B.4.1. In seinem Entscheid Nr. 35/2012 vom 8. März 2012 hat der Gerichtshof für Recht erkannt, dass die fragliche Bestimmung, insofern sie Verkehrsunfälle, an denen ein Zug beteiligt ist, der auf Schienen fährt, die vollständig vom Verkehr an den Orten im Sinne von Artikel 2 § 1 des Gesetzes vom 21. November 1989 getrennt sind, nicht von der Regelung im Bereich der automatischen Entschädigung ausschließt, gegen die Artikel 10 und 11 der Verfassung verstößt.
B.4.2. Die Rechtssache, die Anlass zu diesem Entscheid war, betraf einen Unfall mit einem Fußgänger, der sich auf oder in der Nähe eines Gleises befand und durch einen Zug angefahren wurde, während dieser an einem Ort verkehrte, wo das Gleis vollständig von den für den Verkehr zugänglichen Wegen getrennt war.
Der Fall eines Unfalls, den ein Fahrgast eines Fahrzeugs erleidet, unterscheidet sich grundlegend von demjenigen eines Unfalls, den ein Fußgänger erleidet, der sich auf dem Gleis oder in dessen Nähe befindet. Die Antwort des Gerichtshofes auf die im Entscheid Nr. 35/2012 gestellte Frage kann also in der vorliegenden Rechtssache nicht Anwendung finden.
B.5.1. Was die Schienenfahrzeuge betrifft, konnte der Gesetzgeber das Risiko berücksichtigen, das sie für die anderen Verkehrsteilnehmer hervorrufen, wenn diese Schienenfahrzeuge an Orten fahren, die nicht vollständig von den Orten im Sinne von Artikel 2 § 1 des fraglichen Gesetzes getrennt sind, weil dieses Risiko mit dem durch andere Fahrzeuge hervorgerufenen Risiko vergleichbar ist. Dies gilt selbst dann, wenn der Verkehr auf öffentlicher Straße zeitweise verboten ist durch Senken der Sicherheitsschranken oder durch Verkehrsampeln, die dazu dienen, die Durchfahrt von Zügen zu ermöglichen.

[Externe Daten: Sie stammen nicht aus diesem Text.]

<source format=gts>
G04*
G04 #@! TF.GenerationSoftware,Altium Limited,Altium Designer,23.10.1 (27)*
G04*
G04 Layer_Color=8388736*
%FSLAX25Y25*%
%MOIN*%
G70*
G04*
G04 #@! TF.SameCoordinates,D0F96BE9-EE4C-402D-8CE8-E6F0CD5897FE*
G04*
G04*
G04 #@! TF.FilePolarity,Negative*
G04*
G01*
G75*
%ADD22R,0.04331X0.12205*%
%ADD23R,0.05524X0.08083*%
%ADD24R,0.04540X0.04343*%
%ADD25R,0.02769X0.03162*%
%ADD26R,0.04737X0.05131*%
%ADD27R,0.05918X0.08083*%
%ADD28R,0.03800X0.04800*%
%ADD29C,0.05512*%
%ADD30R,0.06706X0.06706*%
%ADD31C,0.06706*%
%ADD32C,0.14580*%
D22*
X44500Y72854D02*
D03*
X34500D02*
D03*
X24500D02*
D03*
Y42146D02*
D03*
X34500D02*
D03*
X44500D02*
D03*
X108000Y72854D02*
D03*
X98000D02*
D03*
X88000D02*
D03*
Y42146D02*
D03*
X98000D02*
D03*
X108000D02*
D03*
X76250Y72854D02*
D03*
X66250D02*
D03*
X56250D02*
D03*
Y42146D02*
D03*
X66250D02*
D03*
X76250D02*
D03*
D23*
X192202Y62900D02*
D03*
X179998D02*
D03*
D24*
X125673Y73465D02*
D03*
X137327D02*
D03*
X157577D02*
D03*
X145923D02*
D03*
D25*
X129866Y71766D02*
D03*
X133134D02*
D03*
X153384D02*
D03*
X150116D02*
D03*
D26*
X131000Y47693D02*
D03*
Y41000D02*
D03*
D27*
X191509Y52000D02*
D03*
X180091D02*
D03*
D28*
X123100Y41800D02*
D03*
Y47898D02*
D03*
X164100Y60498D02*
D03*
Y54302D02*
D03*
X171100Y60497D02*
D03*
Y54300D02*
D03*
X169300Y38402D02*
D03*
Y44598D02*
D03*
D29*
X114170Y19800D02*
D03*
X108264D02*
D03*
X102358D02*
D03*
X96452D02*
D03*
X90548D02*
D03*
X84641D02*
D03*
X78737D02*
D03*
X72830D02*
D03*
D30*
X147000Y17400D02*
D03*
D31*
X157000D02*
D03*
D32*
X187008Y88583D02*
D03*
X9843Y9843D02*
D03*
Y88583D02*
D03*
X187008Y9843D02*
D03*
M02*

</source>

B.5.2. In seinem vorerwähnten Entscheid Nr. 35/2012 hat der Gerichtshof jedoch erkannt, dass in dem Fall, dass der Zug auf Schienen fährt, die nicht vollständig vom Verkehr an den Orten im Sinne des vorerwähnten Artikels 2 § 1 getrennt sind, davon auszugehen ist, dass das Risiko, das durch dieses Fahrzeug für schwächere Verkehrsteilnehmer verursacht wird, sich wesentlich von dem Risiko unterscheidet, das für die gleichen Verkehrsteilnehmer durch Fahrzeuge verursacht wird, die an den Orten im Sinne des vorerwähnten Artikels 2 § 1 verkehren.
Er hat daraus geschlussfolgert, dass die fragliche Bestimmung insofern, als sie die Eigentümer von Zügen dazu verpflichtet, den Schaden zu ersetzen, der durch einen Unfall entsteht, der sich unter diesen Umständen ereignet hat, nicht vernünftig gerechtfertigt ist.

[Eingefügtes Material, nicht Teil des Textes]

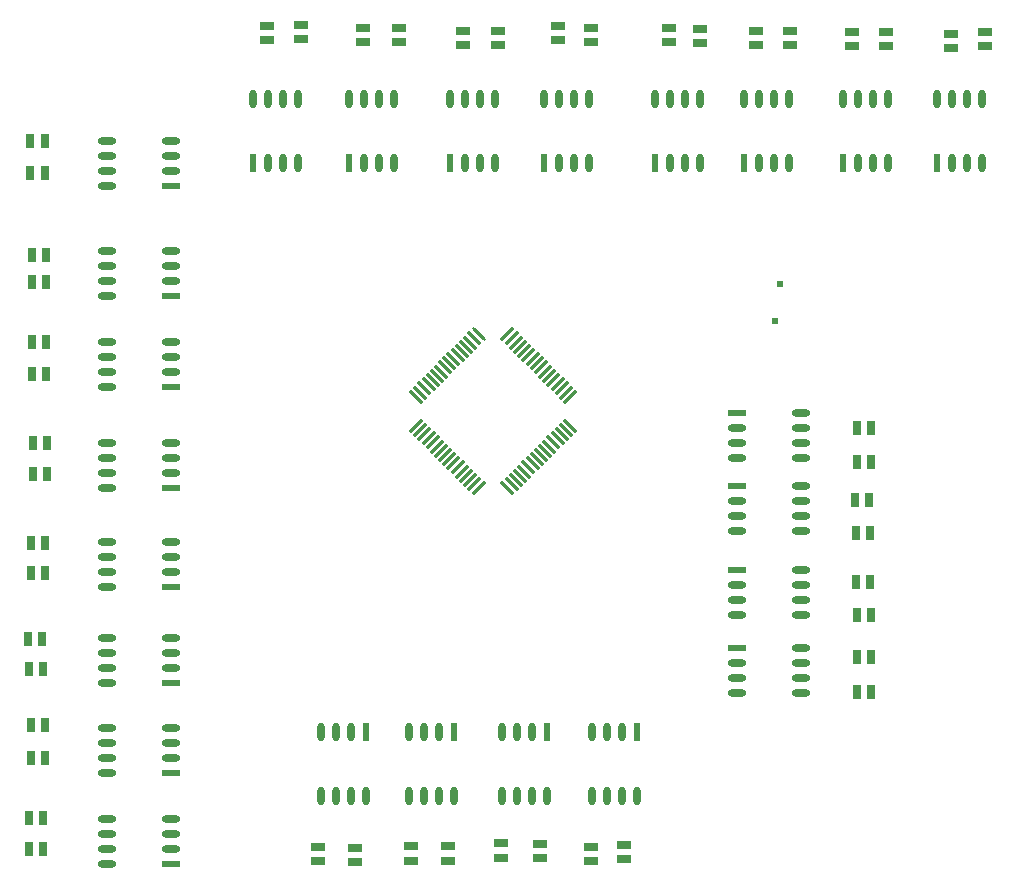
<source format=gtp>
%FSTAX23Y23*%
%MOIN*%
%SFA1B1*%

%IPPOS*%
%AMD19*
4,1,4,0.025000,0.018100,0.018100,0.025000,-0.025000,-0.018100,-0.018100,-0.025000,0.025000,0.018100,0.0*
%
%AMD20*
4,1,4,-0.018100,0.025000,-0.025000,0.018100,0.018100,-0.025000,0.025000,-0.018100,-0.018100,0.025000,0.0*
%
%AMD21*
4,1,4,-0.014600,0.021500,-0.021500,0.014600,0.014600,-0.021500,0.021500,-0.014600,-0.014600,0.021500,0.0*
1,1,0.009843,-0.018000,0.018000*
1,1,0.009843,0.018000,-0.018000*
%
%ADD13R,0.051181X0.027559*%
%ADD14R,0.027559X0.051181*%
%ADD15R,0.023622X0.061024*%
%ADD16O,0.023622X0.061024*%
%ADD17R,0.061024X0.023622*%
%ADD18O,0.061024X0.023622*%
G04~CAMADD=19~9~0.0~0.0~98.4~610.2~0.0~0.0~0~0.0~0.0~0.0~0.0~0~0.0~0.0~0.0~0.0~0~0.0~0.0~0.0~315.0~500.0~499.0*
%ADD19D19*%
G04~CAMADD=20~9~0.0~0.0~98.4~610.2~0.0~0.0~0~0.0~0.0~0.0~0.0~0~0.0~0.0~0.0~0.0~0~0.0~0.0~0.0~45.0~500.0~499.0*
%ADD20D20*%
G04~CAMADD=21~3~0.0~0.0~98.4~610.2~0.0~0.0~0~0.0~0.0~0.0~0.0~0~0.0~0.0~0.0~0.0~0~0.0~0.0~0.0~45.0~458.0~458.0*
%ADD21D21*%
%ADD22R,0.023622X0.019685*%
%LNpcb1-1*%
%LPD*%
G54D13*
X0551Y03831D03*
Y03878D03*
X04465Y01143D03*
Y01096D03*
X05915Y03821D03*
Y03868D03*
X0525Y03831D03*
Y03878D03*
X0494Y03821D03*
Y03868D03*
X0514Y03836D03*
Y03883D03*
X0417Y03836D03*
Y03883D03*
X0461Y03831D03*
Y03878D03*
X0449Y03831D03*
Y03878D03*
X04825Y03821D03*
Y03868D03*
X06565Y03816D03*
Y03863D03*
X04285Y03841D03*
Y03888D03*
X0645Y03811D03*
Y03858D03*
X058Y03821D03*
Y03868D03*
X05615Y03826D03*
Y03873D03*
X0612Y03816D03*
Y03863D03*
X06235Y03816D03*
Y03863D03*
X0434Y01148D03*
Y01101D03*
X0465Y0115D03*
Y01102D03*
X0495Y0116D03*
Y01112D03*
X0525Y01148D03*
Y01101D03*
X04775Y0115D03*
Y01102D03*
X0508Y01158D03*
Y01111D03*
X0536Y01155D03*
Y01107D03*
G54D14*
X06136Y0243D03*
X06183D03*
X06137Y02545D03*
X06185D03*
X03425Y0114D03*
X03377D03*
X06135Y02195D03*
X06182D03*
X06131Y02305D03*
X06178D03*
X06136Y0192D03*
X06183D03*
X06135Y0203D03*
X06182D03*
X03422Y0184D03*
X03375D03*
X03432Y0206D03*
X03385D03*
X03432Y0216D03*
X03385D03*
X0343Y01445D03*
X03383D03*
X03425Y0174D03*
X03378D03*
X03438Y0239D03*
X03391D03*
X03433Y0283D03*
X03386D03*
X03433Y0312D03*
X03386D03*
X03425Y01245D03*
X03377D03*
X03432Y01555D03*
X03385D03*
X03438Y02495D03*
X03391D03*
X03433Y02725D03*
X03386D03*
X03433Y0303D03*
X03386D03*
X0343Y03395D03*
X03382D03*
X0343Y035D03*
X03382D03*
X06136Y01782D03*
X06183D03*
X06136Y01665D03*
X06183D03*
G54D15*
X06405Y03427D03*
X05405Y0153D03*
X05105D03*
X04795D03*
X045D03*
X0478Y03427D03*
X05095D03*
X05465D03*
X0576D03*
X04125D03*
X04445D03*
X0609D03*
G54D16*
X06455Y03427D03*
X06505D03*
X06555D03*
X06405Y0364D03*
X06455D03*
X06505D03*
X06555D03*
X05355Y0153D03*
X05305D03*
X05255D03*
X05405Y01317D03*
X05355D03*
X05305D03*
X05255D03*
X05055Y0153D03*
X05005D03*
X04955D03*
X05105Y01317D03*
X05055D03*
X05005D03*
X04955D03*
X04745Y0153D03*
X04695D03*
X04645D03*
X04795Y01317D03*
X04745D03*
X04695D03*
X04645D03*
X0445Y0153D03*
X044D03*
X0435D03*
X045Y01317D03*
X0445D03*
X044D03*
X0435D03*
X0483Y03427D03*
X0488D03*
X0493D03*
X0478Y0364D03*
X0483D03*
X0488D03*
X0493D03*
X05145Y03427D03*
X05195D03*
X05245D03*
X05095Y0364D03*
X05145D03*
X05195D03*
X05245D03*
X05515Y03427D03*
X05565D03*
X05615D03*
X05465Y0364D03*
X05515D03*
X05565D03*
X05615D03*
X0581Y03427D03*
X0586D03*
X0591D03*
X0576Y0364D03*
X0581D03*
X0586D03*
X0591D03*
X04175Y03427D03*
X04225D03*
X04275D03*
X04125Y0364D03*
X04175D03*
X04225D03*
X04275D03*
X04495Y03427D03*
X04545D03*
X04595D03*
X04445Y0364D03*
X04495D03*
X04545D03*
X04595D03*
X0614Y03427D03*
X0619D03*
X0624D03*
X0609Y0364D03*
X0614D03*
X0619D03*
X0624D03*
G54D17*
X05737Y02595D03*
Y0207D03*
Y0181D03*
X0385Y0109D03*
Y01395D03*
Y01695D03*
Y02015D03*
Y02345D03*
Y0268D03*
Y02985D03*
Y0335D03*
X05737Y0235D03*
G54D18*
X05737Y02545D03*
Y02495D03*
Y02445D03*
X0595Y02595D03*
Y02545D03*
Y02495D03*
Y02445D03*
X05737Y0202D03*
Y0197D03*
Y0192D03*
X0595Y0207D03*
Y0202D03*
Y0197D03*
Y0192D03*
X05737Y0176D03*
Y0171D03*
Y0166D03*
X0595Y0181D03*
Y0176D03*
Y0171D03*
Y0166D03*
X0385Y0114D03*
Y0119D03*
Y0124D03*
X03637Y0109D03*
Y0114D03*
Y0119D03*
Y0124D03*
X0385Y01445D03*
Y01495D03*
Y01545D03*
X03637Y01395D03*
Y01445D03*
Y01495D03*
Y01545D03*
X0385Y01745D03*
Y01795D03*
Y01845D03*
X03637Y01695D03*
Y01745D03*
Y01795D03*
Y01845D03*
X0385Y02065D03*
Y02115D03*
Y02165D03*
X03637Y02015D03*
Y02065D03*
Y02115D03*
Y02165D03*
X0385Y02395D03*
Y02445D03*
Y02495D03*
X03637Y02345D03*
Y02395D03*
Y02445D03*
Y02495D03*
X0385Y0273D03*
Y0278D03*
Y0283D03*
X03637Y0268D03*
Y0273D03*
Y0278D03*
Y0283D03*
X0385Y03035D03*
Y03085D03*
Y03135D03*
X03637Y02985D03*
Y03035D03*
Y03085D03*
Y03135D03*
X0385Y034D03*
Y0345D03*
Y035D03*
X03637Y0335D03*
Y034D03*
Y0345D03*
Y035D03*
X05737Y023D03*
Y0225D03*
Y022D03*
X0595Y0235D03*
Y023D03*
Y0225D03*
Y022D03*
G54D19*
X04972Y02857D03*
X04986Y02843D03*
X05Y02829D03*
X05014Y02815D03*
X05028Y02801D03*
X05042Y02787D03*
X05056Y02773D03*
X0507Y0276D03*
X05083Y02746D03*
X05097Y02732D03*
X05111Y02718D03*
X05125Y02704D03*
X05139Y0269D03*
X05153Y02676D03*
X05167Y02662D03*
X05181Y02648D03*
X04876Y02343D03*
X04862Y02357D03*
X04848Y02371D03*
X04834Y02385D03*
X0482Y02399D03*
X04806Y02413D03*
X04792Y02427D03*
X04778Y0244D03*
X04764Y02454D03*
X0475Y02468D03*
X04737Y02482D03*
X04723Y02496D03*
X04709Y0251D03*
X04695Y02524D03*
X04681Y02538D03*
X04667Y02552D03*
G54D20*
X05181Y02552D03*
X05167Y02538D03*
X05153Y02524D03*
X05139Y0251D03*
X05125Y02496D03*
X05111Y02482D03*
X05097Y02468D03*
X05083Y02454D03*
X0507Y0244D03*
X05056Y02427D03*
X05042Y02413D03*
X05028Y02399D03*
X05014Y02385D03*
X05Y02371D03*
X04986Y02357D03*
X04972Y02343D03*
X04667Y02648D03*
X04681Y02662D03*
X04695Y02676D03*
X04709Y0269D03*
X04723Y02704D03*
X04737Y02718D03*
X0475Y02732D03*
X04764Y02746D03*
X04778Y0276D03*
X04792Y02773D03*
X04806Y02787D03*
X0482Y02801D03*
X04834Y02815D03*
X04848Y02829D03*
X04862Y02843D03*
G54D21*
X04876Y02857D03*
G54D22*
X0588Y03025D03*
X05865Y029D03*
M02*
</source>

B.5.3. Wie der Gerichtshof in seinem Entscheid Nr. 116/2013 vom 31. Juli 2013 erkannt hat, hat der Umstand, dass das Schienenfahrzeug sich an einem Ort befindet, der vollständig vom restlichen Verkehr getrennt ist, jedoch keinen Einfluss auf die Gefahr, die dieses Fahrzeug für die sich in seinem Inneren befindenden Fahrgäste hervorruft. Es besteht daher keine vernünftige Rechtfertigung dafür, die Verkehrsunfälle, an denen ein Fahrzeug beteiligt ist, das auf einem Gleis fährt, das vollständig vom Verkehr an den Orten im Sinne von Artikel 2 § 1 des Gesetzes vom 21. November 1989 getrennt ist, wenn das Unfallopfer ein Fahrgast des betreffenden Fahrzeugs ist, von der durch Artikel 29bis desselben Gesetzes eingeführten Regelung der automatischen Entschädigung auszuschließen.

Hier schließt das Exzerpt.